Stars of the Mind’s Sky is the title of a series of works exploring the space of regular star polygons. A star is constructed using two numbers, p and q. By placing p points evenly spaced along a circle and drawing all diagonals that move q spaces over, a star is made.
“Star Space” is a 16 by 24 section from an infinite array, including all possible stars. The rows determine the number of points, and the columns determine “jump number” used in generating them. The nth row repeats with period n, and beautiful patterns emerge from the polyrhythms of these repetitions.
Clockwise from top-left: Seven, Twelve, Twenty-Two, and Twenty-Four
An infinite series of images formed in a simple way: as a ring of n, n-pointed stars arranged along a circle by q, the jump number used in generating them. The stars are colored along a gradient to indicate the number of pieces they come in, with red for single-piece stars. The color patterns illustrate the algebraic properties of the associated cyclic group.
300 Stars in Orbit
Here we see star rings one through twenty-four, arranged concentrically. Algebraically, these represent the subgroups and cosets generated by elements of a cyclic group. They have been colored on a gradient to indicate the number of cosets; a red star signifies a generating element. As a consequence of these structural choices, we may observe congruent stars with increasingly many cosets, shifting their way to blue along central rays through any red star.

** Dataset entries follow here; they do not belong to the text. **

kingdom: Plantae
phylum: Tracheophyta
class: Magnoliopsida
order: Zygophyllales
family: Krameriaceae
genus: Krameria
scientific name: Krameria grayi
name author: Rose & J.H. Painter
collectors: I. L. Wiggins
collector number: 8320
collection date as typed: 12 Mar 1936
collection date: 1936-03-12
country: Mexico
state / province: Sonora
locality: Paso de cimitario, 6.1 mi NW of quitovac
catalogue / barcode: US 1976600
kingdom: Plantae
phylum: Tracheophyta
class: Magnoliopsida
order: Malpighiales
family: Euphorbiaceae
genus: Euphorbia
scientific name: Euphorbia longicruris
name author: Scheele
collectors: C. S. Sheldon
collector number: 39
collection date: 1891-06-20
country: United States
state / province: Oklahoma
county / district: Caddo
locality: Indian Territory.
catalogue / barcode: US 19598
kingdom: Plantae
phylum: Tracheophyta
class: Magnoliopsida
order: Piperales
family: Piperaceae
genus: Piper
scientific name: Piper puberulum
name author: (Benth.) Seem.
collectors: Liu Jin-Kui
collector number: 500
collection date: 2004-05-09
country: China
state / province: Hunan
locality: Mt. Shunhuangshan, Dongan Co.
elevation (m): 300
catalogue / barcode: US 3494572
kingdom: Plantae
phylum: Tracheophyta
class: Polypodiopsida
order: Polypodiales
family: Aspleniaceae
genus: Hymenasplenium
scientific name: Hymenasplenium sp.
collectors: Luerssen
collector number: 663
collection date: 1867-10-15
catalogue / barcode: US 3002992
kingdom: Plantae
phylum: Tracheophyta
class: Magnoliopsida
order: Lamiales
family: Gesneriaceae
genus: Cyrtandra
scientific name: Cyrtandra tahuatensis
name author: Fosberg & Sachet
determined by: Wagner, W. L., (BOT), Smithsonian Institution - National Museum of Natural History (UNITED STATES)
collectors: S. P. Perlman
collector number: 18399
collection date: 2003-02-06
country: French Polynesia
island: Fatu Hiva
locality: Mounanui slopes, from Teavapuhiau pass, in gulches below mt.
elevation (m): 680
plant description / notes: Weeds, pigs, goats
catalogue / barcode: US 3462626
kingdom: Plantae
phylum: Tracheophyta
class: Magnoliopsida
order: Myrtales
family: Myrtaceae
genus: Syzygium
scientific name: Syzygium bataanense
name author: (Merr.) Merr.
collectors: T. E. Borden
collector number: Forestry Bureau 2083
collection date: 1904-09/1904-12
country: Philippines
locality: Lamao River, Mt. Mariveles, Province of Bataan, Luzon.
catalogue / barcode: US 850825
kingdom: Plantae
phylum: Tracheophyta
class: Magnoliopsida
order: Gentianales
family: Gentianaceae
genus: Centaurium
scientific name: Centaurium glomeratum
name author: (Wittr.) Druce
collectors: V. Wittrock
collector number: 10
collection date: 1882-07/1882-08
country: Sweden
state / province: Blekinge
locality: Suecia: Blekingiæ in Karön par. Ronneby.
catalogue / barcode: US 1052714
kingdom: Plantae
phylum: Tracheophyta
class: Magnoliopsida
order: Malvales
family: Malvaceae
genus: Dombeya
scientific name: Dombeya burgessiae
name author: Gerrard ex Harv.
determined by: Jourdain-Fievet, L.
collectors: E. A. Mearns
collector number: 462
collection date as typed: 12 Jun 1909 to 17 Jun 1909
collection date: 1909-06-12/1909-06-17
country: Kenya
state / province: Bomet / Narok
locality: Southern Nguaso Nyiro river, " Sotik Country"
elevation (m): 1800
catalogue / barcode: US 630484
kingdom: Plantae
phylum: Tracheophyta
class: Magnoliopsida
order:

I laser cut a set of twelve-pointed stars from plexiglass and created a few photographs. Star Sequence shows the progression of stars and their inner dodecagons, as the density, q, increases.
When the six different twelve-pointed stars are stacked, the removed central dodecagons form a sort of bowl. Shot from above, they resemble a K12 graph – the complete graph of possible edges between twelve points.
Though the edges of the star stack rise vertically (because all stars are the same size), the stack appears pointy when shot from the other side due to foreshortening. This view gives some sense of the structure’s outside edge.
I love the star rings!
Hey thanks, Dan! If you write some good imbalance problems (see my new post) you could win a free print. :)
Paul, what software did you use to make the diagrams? SO BEAUTIFUL!
Thank you so much, Maria! I wrote the code in Mathematica.